Brazilians
are world leaders in using biofuels for gasoline. About a quarter of
their automobile fuel consumption comes from sugarcane, which
significantly reduces carbon dioxide emissions that otherwise would be
emitted from using gasoline. Now scientists from the Carnegie
Institution’s Department of Global Ecology have found that sugarcane has
a double benefit. Expansion of the crop in areas previously occupied by
other Brazilian crops cools the local climate. It does so by reflecting
sunlight back into space and by lowering the temperature of the
surrounding air as the plants “exhale” cooler water. The study is
published in the 2nd issue of Nature Climate Change, posted on-line
April 17.
The
research team,* led by Carnegie’s Scott Loarie, is the first to
quantify the direct effects on the climate from sugarcane expansion in
areas of existing crop and pastureland of the cerrado, in central
Brazil.
The
researchers used data from hundreds of satellite images over 733,000
square miles—an area larger than the state of Alaska. They measured
temperature, reflectivity (also called albedo), and
evapotranspiration—the water loss from the soil and from plants as they
exhale water vapor.
As
Loarie explained: “We found that shifting from natural vegetation to
crops or pasture results in local warming because the plants give off
less beneficial water. But the bamboo-like sugarcane is more reflective
and gives off more water—much like the natural vegetation. It’s a
potential win-win for the climate—using sugarcane to power vehicles
reduces carbon emissions, while growing it lowers the local air
temperature.”
The
scientists found that converting from natural vegetation to
crop/pasture on average warmed the cerrado by 2.79 °F (1.55 °C), but
that subsequent conversion to sugarcane, on average, cooled the
surrounding air by 1.67 °F (0.93°C).
The
researchers emphasize that the beneficial effects are contingent on the
fact sugarcane is grown on areas previously occupied by crops or
pastureland, and not in areas converted from natural vegetation. It is
also important that other crops and pastureland do not move to natural
vegetation areas, which would contribute to deforestation.
So
far most of the thinking about ecosystem effects on climate considers
only impacts from greenhouse gas emissions.

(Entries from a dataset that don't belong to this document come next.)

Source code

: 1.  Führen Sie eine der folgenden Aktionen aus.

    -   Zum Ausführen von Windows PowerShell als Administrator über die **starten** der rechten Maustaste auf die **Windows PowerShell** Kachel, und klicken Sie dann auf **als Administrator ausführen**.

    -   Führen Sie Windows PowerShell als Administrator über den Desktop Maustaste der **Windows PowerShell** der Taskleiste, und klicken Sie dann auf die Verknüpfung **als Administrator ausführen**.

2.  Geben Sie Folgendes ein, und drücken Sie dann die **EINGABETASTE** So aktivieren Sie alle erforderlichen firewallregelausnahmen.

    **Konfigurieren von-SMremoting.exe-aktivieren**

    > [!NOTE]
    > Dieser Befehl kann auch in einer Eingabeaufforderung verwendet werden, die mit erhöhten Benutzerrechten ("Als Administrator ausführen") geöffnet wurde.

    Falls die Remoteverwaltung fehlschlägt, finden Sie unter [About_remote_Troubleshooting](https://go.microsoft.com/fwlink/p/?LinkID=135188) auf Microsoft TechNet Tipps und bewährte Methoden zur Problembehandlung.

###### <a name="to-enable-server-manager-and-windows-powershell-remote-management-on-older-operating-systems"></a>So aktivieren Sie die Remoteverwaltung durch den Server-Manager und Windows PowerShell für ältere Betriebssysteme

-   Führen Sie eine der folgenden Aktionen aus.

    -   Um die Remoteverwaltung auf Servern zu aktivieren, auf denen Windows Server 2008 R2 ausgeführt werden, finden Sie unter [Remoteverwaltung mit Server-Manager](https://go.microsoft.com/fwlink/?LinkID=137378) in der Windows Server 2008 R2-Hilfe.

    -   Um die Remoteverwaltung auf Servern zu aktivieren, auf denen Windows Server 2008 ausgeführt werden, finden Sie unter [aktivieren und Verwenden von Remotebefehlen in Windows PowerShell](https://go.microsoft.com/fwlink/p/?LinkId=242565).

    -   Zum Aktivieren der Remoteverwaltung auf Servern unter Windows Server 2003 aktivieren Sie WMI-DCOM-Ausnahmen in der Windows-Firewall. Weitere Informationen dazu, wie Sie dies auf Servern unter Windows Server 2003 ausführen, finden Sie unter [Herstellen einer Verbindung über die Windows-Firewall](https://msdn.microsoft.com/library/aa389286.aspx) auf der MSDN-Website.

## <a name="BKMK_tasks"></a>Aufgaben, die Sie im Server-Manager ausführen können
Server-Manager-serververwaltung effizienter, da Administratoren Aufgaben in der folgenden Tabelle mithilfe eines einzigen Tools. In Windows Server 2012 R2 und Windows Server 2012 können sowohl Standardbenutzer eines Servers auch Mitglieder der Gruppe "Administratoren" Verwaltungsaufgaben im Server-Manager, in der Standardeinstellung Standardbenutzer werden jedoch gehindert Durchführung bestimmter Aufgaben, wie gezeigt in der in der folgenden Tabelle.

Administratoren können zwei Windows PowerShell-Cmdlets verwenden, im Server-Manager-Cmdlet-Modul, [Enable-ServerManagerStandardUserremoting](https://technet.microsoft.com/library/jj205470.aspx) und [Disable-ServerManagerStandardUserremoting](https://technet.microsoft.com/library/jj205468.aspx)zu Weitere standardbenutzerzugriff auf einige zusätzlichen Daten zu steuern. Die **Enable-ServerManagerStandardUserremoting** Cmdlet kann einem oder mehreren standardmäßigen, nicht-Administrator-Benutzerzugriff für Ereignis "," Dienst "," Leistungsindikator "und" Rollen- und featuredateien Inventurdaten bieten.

But according to coauthor
Greg Asner, “It’s becoming increasingly clear that direct climate
effects on local climate from land-use decisions constitute significant
impacts that need to be considered core elements of human-caused climate
change.”
*Co-authors
on the study are David Lobell of the Program for Food Security and the
Environment at Stanford University, Gregory Asner and Christopher Field
of Carnegie’s Department of Global Ecology, and Qiaozhen Mu of the
University of Montana. The work was made possible through the support of
the Stanford University Global Climate and Energy Project.